# [What the exercise asks]
Can you reproduce the listing below, changing each "collectors" to "collected by" and leaving everything else untouched?

# [Data section]
------------
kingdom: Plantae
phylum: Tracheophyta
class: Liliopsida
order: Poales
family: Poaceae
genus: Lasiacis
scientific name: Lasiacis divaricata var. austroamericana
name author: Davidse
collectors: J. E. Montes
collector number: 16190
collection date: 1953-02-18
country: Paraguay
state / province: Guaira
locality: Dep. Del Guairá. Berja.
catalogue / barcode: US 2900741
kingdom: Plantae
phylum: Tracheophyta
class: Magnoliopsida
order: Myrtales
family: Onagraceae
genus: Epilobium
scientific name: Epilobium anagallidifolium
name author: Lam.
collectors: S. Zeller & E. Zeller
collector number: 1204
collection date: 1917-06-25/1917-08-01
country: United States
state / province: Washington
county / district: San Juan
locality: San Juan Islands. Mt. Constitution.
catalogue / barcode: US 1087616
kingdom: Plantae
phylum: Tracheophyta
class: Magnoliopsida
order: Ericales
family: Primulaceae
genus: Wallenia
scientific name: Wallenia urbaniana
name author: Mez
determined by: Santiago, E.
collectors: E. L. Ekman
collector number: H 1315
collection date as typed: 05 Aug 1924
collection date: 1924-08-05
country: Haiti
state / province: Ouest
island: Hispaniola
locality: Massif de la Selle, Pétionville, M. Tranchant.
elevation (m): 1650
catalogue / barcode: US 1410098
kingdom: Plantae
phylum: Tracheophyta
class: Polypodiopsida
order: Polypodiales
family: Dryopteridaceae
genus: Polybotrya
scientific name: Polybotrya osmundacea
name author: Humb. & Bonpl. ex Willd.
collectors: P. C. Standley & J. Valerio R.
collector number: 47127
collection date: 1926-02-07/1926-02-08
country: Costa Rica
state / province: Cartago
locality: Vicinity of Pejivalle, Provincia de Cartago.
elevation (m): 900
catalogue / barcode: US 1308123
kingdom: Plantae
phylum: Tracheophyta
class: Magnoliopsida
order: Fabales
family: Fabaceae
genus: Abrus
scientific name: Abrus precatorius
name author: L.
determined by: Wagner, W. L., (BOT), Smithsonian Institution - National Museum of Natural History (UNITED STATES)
------------
# [Output of the task]
kingdom: Plantae
phylum: Tracheophyta
class: Liliopsida
order: Poales
family: Poaceae
genus: Lasiacis
scientific name: Lasiacis divaricata var. austroamericana
name author: Davidse
collected by: J. E. Montes
collector number: 16190
collection date: 1953-02-18
country: Paraguay
state / province: Guaira
locality: Dep. Del Guairá. Berja.
catalogue / barcode: US 2900741
kingdom: Plantae
phylum: Tracheophyta
class: Magnoliopsida
order: Myrtales
family: Onagraceae
genus: Epilobium
scientific name: Epilobium anagallidifolium
name author: Lam.
collected by: S. Zeller & E. Zeller
collector number: 1204
collection date: 1917-06-25/1917-08-01
country: United States
state / province: Washington
county / district: San Juan
locality: San Juan Islands. Mt. Constitution.
catalogue / barcode: US 1087616
kingdom: Plantae
phylum: Tracheophyta
class: Magnoliopsida
order: Ericales
family: Primulaceae
genus: Wallenia
scientific name: Wallenia urbaniana
name author: Mez
determined by: Santiago, E.
collected by: E. L. Ekman
collector number: H 1315
collection date as typed: 05 Aug 1924
collection date: 1924-08-05
country: Haiti
state / province: Ouest
island: Hispaniola
locality: Massif de la Selle, Pétionville, M. Tranchant.
elevation (m): 1650
catalogue / barcode: US 1410098
kingdom: Plantae
phylum: Tracheophyta
class: Polypodiopsida
order: Polypodiales
family: Dryopteridaceae
genus: Polybotrya
scientific name: Polybotrya osmundacea
name author: Humb. & Bonpl. ex Willd.
collected by: P. C. Standley & J. Valerio R.
collector number: 47127
collection date: 1926-02-07/1926-02-08
country: Costa Rica
state / province: Cartago
locality: Vicinity of Pejivalle, Provincia de Cartago.
elevation (m): 900
catalogue / barcode: US 1308123
kingdom: Plantae
phylum: Tracheophyta
class: Magnoliopsida
order: Fabales
family: Fabaceae
genus: Abrus
scientific name: Abrus precatorius
name author: L.
determined by: Wagner, W. L., (BOT), Smithsonian Institution - National Museum of Natural History (UNITED STATES)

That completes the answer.